Records provided:
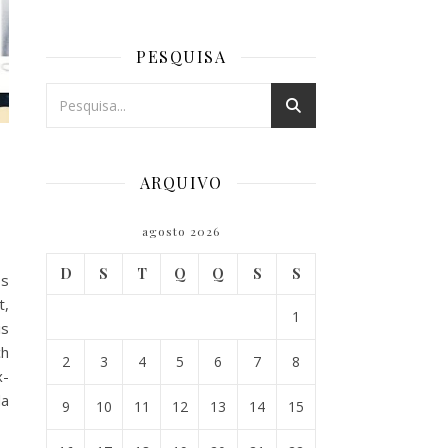
PESQUISA
ARQUIVO
agosto 2026
D
S
T
Q
Q
S
S
os
t,
1
is
ch
2
3
4
5
6
7
8
x-
da
9
10
11
12
13
14
15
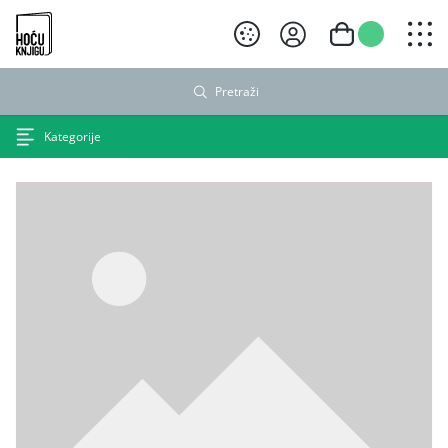
Hoću knjigu crni logo
Pretraži
Kategorije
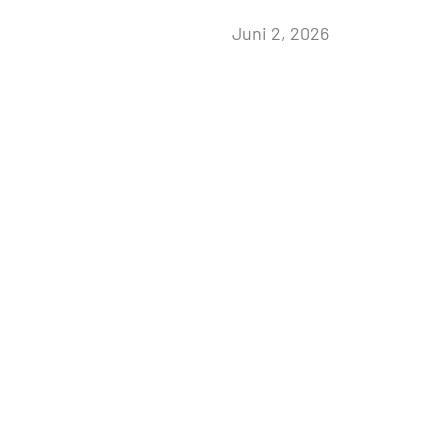
von
Juni 2, 2026
admin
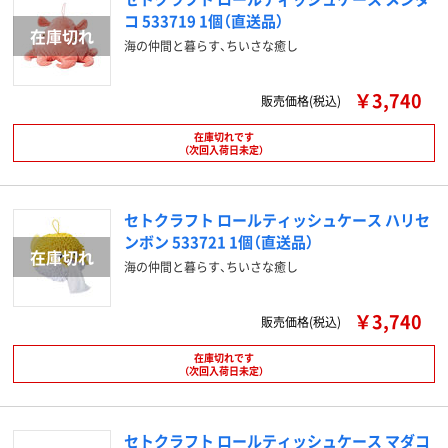
コ 533719 1個（直送品）
海の仲間と暮らす、ちいさな癒し
￥3,740
販売価格(税込)
在庫切れです
（次回入荷日未定）
セトクラフト ロールティッシュケース ハリセ
ンボン 533721 1個（直送品）
海の仲間と暮らす、ちいさな癒し
￥3,740
販売価格(税込)
在庫切れです
（次回入荷日未定）
セトクラフト ロールティッシュケース マダコ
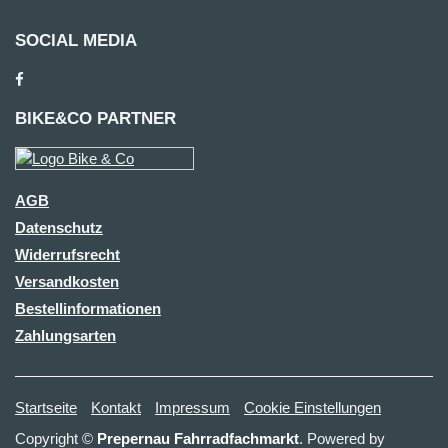
SOCIAL MEDIA
BIKE&CO PARTNER
AGB
Datenschutz
Widerrufsrecht
Versandkosten
Bestellinformationen
Zahlungsarten
Startseite
Kontakt
Impressum
Cookie Einstellungen
Copyright ©
Prepernau Fahrradfachmarkt
. Powered by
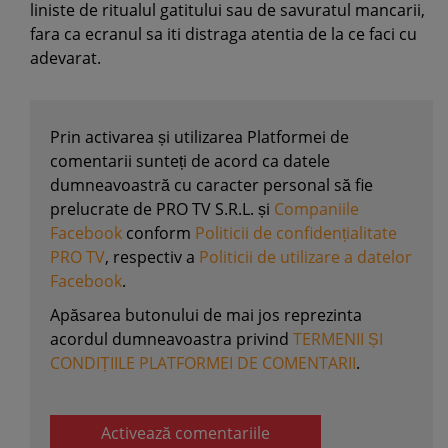
liniste de ritualul gatitului sau de savuratul mancarii,
fara ca ecranul sa iti distraga atentia de la ce faci cu
adevarat.
Prin activarea și utilizarea Platformei de
comentarii sunteți de acord ca datele
dumneavoastră cu caracter personal să fie
prelucrate de PRO TV S.R.L. și
Companiile
Facebook
conform
Politicii de confidențialitate
PRO TV
, respectiv a
Politicii de utilizare a datelor
Facebook
.
Apăsarea butonului de mai jos reprezinta
acordul dumneavoastra privind
TERMENII ȘI
CONDIȚIILE PLATFORMEI DE COMENTARII
.
Activează comentariile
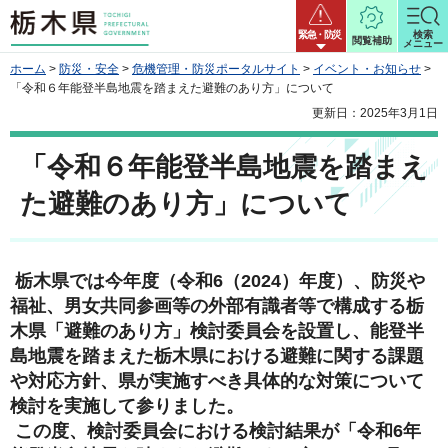
栃木県
緊急・防災
検索
閲覧補助
メニュー
ホーム
>
防災・安全
>
危機管理・防災ポータルサイト
>
イベント・お知らせ
>
「令和６年能登半島地震を踏まえた避難のあり方」について
更新日：2025年3月1日
「令和６年能登半島地震を踏まえ
た避難のあり方」について
栃木県では今年度（令和6（2024）年度）、防災や
福祉、男女共同参画等の外部有識者等で構成する栃
木県「避難のあり方」検討委員会を設置し、能登半
島地震を踏まえた栃木県における避難に関する課題
や対応方針、県が実施すべき具体的な対策について
検討を実施して参りました。
この度、検討委員会における検討結果が「令和6年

Task to carry out:
Convert the lines of text from every entry above into a JSON list of strings, one string per line, with blank lines omitted. Leave the pictures out of the answer.

Exercise output:
[
  "PESQUISA",
  "ARQUIVO",
  "agosto 2026",
  "D",
  "S",
  "T",
  "Q",
  "Q",
  "S",
  "S",
  "os",
  "t,",
  "1",
  "is",
  "ch",
  "2",
  "3",
  "4",
  "5",
  "6",
  "7",
  "8",
  "x-",
  "da",
  "9",
  "10",
  "11",
  "12",
  "13",
  "14",
  "15",
  "Hoću knjigu crni logo",
  "Pretraži",
  "Kategorije",
  "von",
  "Juni 2, 2026",
  "admin",
  "コ 533719 1個（直送品）",
  "海の仲間と暮らす、ちいさな癒し",
  "￥3,740",
  "販売価格(税込)",
  "在庫切れです",
  "（次回入荷日未定）",
  "セトクラフト ロールティッシュケース ハリセ",
  "ンボン 533721 1個（直送品）",
  "海の仲間と暮らす、ちいさな癒し",
  "￥3,740",
  "販売価格(税込)",
  "在庫切れです",
  "（次回入荷日未定）",
  "セトクラフト ロールティッシュケース マダコ",
  "SOCIAL MEDIA",
  "BIKE&CO PARTNER",
  "AGB",
  "Datenschutz",
  "Widerrufsrecht",
  "Versandkosten",
  "Bestellinformationen",
  "Zahlungsarten",
  "Startseite",
  "Kontakt",
  "Impressum",
  "Cookie Einstellungen",
  "Copyright ©",
  "Prepernau Fahrradfachmarkt",
  ". Powered by",
  "liniste de ritualul gatitului sau de savuratul mancarii,",
  "fara ca ecranul sa iti distraga atentia de la ce faci cu",
  "adevarat.",
  "Prin activarea și utilizarea Platformei de",
  "comentarii sunteți de acord ca datele",
  "dumneavoastră cu caracter personal să fie",
  "prelucrate de PRO TV S.R.L. și",
  "Companiile",
  "Facebook",
  "conform",
  "Politicii de confidențialitate",
  "PRO TV",
  ", respectiv a",
  "Politicii de utilizare a datelor",
  "Facebook",
  ".",
  "Apăsarea butonului de mai jos reprezinta",
  "acordul dumneavoastra privind",
  "TERMENII ȘI",
  "CONDIȚIILE PLATFORMEI DE COMENTARII",
  ".",
  "Activează comentariile",
  "栃木県",
  "緊急・防災",
  "検索",
  "閲覧補助",
  "メニュー",
  "ホーム",
  ">",
  "防災・安全",
  ">",
  "危機管理・防災ポータルサイト",
  ">",
  "イベント・お知らせ",
  ">",
  "「令和６年能登半島地震を踏まえた避難のあり方」について",
  "更新日：2025年3月1日",
  "「令和６年能登半島地震を踏まえ",
  "た避難のあり方」について",
  "栃木県では今年度（令和6（2024）年度）、防災や",
  "福祉、男女共同参画等の外部有識者等で構成する栃",
  "木県「避難のあり方」検討委員会を設置し、能登半",
  "島地震を踏まえた栃木県における避難に関する課題",
  "や対応方針、県が実施すべき具体的な対策について",
  "検討を実施して参りました。",
  "この度、検討委員会における検討結果が「令和6年"
]